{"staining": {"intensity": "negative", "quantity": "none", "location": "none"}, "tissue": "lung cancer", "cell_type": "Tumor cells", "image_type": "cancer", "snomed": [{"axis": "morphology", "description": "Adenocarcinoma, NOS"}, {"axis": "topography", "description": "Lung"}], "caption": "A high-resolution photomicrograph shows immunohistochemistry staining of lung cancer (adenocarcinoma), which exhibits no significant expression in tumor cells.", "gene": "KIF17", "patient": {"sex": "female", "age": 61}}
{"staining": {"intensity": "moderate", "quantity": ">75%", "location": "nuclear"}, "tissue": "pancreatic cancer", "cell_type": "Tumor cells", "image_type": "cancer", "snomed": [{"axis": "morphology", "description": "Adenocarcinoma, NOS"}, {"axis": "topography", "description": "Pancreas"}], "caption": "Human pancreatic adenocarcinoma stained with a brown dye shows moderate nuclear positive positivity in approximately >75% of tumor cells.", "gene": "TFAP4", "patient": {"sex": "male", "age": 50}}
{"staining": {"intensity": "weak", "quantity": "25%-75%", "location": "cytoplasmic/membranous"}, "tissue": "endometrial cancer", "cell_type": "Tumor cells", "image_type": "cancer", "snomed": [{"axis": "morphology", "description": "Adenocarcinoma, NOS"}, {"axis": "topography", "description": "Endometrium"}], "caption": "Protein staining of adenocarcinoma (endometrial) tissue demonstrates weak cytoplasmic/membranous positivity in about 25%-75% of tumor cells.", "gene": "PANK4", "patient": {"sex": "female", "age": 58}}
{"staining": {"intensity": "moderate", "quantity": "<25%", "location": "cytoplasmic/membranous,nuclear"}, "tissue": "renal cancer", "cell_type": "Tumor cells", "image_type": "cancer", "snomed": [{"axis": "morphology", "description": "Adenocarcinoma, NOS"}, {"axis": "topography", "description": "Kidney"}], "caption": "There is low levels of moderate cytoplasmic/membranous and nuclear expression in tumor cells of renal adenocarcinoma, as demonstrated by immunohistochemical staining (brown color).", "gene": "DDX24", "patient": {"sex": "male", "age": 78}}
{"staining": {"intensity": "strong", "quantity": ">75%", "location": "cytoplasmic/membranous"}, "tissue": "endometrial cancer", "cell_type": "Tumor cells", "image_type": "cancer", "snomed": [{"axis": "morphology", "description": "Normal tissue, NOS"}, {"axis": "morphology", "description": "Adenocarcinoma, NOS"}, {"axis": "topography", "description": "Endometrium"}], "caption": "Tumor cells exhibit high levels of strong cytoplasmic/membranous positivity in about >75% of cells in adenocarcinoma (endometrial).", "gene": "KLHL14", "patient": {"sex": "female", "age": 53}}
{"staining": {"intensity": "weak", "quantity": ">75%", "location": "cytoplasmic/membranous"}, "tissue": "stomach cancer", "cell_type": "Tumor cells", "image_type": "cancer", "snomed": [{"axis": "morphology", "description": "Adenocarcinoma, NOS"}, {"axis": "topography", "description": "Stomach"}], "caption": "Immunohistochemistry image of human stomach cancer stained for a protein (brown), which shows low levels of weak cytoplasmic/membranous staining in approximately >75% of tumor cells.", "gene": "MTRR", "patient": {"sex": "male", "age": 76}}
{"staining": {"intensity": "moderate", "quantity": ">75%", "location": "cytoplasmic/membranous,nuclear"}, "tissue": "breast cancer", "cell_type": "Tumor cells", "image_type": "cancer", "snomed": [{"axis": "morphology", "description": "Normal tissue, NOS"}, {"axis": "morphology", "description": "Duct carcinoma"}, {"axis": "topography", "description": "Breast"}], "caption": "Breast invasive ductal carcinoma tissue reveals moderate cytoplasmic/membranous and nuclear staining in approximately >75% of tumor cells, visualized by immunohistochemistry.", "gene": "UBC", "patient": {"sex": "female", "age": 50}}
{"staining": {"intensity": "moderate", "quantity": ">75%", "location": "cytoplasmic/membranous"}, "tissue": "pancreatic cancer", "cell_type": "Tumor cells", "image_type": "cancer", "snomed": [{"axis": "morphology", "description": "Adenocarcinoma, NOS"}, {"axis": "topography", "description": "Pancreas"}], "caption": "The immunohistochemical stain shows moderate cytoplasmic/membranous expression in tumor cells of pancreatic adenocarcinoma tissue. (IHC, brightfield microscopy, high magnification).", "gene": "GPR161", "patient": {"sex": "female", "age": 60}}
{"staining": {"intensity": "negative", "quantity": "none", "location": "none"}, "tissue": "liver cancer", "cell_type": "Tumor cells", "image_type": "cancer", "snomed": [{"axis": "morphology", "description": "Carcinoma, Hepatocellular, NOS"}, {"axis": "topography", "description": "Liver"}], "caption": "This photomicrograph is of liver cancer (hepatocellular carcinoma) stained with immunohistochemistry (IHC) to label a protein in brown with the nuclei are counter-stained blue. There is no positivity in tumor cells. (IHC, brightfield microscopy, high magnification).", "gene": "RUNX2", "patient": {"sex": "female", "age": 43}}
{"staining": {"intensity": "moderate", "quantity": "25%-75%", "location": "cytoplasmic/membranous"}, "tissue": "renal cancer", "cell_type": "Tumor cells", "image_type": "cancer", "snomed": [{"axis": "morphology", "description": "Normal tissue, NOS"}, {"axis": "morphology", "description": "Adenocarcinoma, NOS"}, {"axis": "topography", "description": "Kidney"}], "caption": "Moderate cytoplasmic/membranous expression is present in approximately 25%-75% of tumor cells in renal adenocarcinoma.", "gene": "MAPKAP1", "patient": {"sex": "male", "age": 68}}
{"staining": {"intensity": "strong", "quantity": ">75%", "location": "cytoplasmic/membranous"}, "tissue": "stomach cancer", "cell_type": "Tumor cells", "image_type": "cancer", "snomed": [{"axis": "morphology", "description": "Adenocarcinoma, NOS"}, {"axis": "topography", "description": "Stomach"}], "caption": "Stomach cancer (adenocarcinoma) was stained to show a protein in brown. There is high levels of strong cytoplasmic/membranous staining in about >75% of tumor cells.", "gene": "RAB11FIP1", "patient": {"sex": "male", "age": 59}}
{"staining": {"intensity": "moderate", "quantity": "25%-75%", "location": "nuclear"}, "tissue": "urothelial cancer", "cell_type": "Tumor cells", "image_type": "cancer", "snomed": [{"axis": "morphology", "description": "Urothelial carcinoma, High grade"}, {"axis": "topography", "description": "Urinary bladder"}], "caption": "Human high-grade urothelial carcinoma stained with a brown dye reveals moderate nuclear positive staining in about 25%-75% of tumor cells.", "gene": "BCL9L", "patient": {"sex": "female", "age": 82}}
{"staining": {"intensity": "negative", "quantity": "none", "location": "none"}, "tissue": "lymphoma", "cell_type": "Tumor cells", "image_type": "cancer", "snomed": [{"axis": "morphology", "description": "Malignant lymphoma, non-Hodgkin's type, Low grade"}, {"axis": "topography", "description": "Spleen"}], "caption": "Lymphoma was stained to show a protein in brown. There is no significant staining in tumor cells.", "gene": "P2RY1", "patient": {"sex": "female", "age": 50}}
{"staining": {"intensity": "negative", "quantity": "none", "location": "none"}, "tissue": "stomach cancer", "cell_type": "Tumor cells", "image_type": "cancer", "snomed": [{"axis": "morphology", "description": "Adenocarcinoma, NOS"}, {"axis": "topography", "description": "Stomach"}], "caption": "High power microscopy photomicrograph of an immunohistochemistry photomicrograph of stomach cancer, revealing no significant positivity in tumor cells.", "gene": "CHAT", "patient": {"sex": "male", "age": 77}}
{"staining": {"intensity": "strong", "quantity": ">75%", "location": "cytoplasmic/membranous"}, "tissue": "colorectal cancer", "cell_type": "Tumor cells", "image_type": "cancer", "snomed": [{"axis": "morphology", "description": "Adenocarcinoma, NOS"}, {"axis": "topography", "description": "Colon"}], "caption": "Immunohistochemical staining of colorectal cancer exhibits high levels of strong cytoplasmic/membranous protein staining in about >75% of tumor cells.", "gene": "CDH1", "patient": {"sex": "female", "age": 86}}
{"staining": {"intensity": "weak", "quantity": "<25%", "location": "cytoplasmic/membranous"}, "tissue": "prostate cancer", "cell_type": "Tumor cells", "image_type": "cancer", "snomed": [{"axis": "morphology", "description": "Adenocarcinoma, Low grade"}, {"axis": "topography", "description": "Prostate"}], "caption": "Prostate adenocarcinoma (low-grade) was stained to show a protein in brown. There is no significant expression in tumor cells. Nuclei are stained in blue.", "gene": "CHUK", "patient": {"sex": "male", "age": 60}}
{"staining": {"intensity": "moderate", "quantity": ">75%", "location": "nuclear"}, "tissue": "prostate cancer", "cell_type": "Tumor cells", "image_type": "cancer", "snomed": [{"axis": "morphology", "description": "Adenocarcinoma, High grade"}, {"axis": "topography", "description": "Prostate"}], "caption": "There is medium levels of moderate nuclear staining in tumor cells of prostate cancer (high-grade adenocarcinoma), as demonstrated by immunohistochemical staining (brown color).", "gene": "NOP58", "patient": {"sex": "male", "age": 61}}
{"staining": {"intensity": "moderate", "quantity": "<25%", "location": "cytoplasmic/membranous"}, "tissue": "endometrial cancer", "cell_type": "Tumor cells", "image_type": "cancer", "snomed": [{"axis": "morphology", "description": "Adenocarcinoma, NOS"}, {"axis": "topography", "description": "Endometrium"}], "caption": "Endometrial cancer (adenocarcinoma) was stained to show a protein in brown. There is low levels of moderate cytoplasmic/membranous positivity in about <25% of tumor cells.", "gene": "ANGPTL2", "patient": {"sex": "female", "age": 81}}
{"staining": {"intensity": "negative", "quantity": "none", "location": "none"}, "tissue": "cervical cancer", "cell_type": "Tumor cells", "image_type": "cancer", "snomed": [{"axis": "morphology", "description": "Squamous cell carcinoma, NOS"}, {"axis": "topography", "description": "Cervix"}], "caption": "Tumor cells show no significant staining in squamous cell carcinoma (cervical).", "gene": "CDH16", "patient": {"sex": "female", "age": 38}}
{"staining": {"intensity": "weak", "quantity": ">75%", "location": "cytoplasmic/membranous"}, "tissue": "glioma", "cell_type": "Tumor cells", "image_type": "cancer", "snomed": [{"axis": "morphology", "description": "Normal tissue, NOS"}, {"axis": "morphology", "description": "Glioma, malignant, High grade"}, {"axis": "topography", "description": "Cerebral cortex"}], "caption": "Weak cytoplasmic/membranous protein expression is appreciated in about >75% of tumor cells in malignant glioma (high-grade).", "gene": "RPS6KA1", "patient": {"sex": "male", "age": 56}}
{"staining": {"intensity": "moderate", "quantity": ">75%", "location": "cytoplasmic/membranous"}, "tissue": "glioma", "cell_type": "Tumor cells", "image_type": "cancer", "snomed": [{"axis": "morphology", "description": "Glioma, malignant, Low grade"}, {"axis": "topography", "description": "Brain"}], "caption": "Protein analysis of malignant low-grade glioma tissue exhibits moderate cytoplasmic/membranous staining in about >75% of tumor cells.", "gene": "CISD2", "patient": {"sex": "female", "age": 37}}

────────

= EXERCISE BRIEF =
Reproduce exactly the lines of the records above from the one with "photomicrograph is of" to the one with "cytoplasmic/membranous expression is", both included, and leave out everything else.

= WRITTEN ANSWER =
{"staining": {"intensity": "negative", "quantity": "none", "location": "none"}, "tissue": "liver cancer", "cell_type": "Tumor cells", "image_type": "cancer", "snomed": [{"axis": "morphology", "description": "Carcinoma, Hepatocellular, NOS"}, {"axis": "topography", "description": "Liver"}], "caption": "This photomicrograph is of liver cancer (hepatocellular carcinoma) stained with immunohistochemistry (IHC) to label a protein in brown with the nuclei are counter-stained blue. There is no positivity in tumor cells. (IHC, brightfield microscopy, high magnification).", "gene": "RUNX2", "patient": {"sex": "female", "age": 43}}
{"staining": {"intensity": "moderate", "quantity": "25%-75%", "location": "cytoplasmic/membranous"}, "tissue": "renal cancer", "cell_type": "Tumor cells", "image_type": "cancer", "snomed": [{"axis": "morphology", "description": "Normal tissue, NOS"}, {"axis": "morphology", "description": "Adenocarcinoma, NOS"}, {"axis": "topography", "description": "Kidney"}], "caption": "Moderate cytoplasmic/membranous expression is present in approximately 25%-75% of tumor cells in renal adenocarcinoma.", "gene": "MAPKAP1", "patient": {"sex": "male", "age": 68}}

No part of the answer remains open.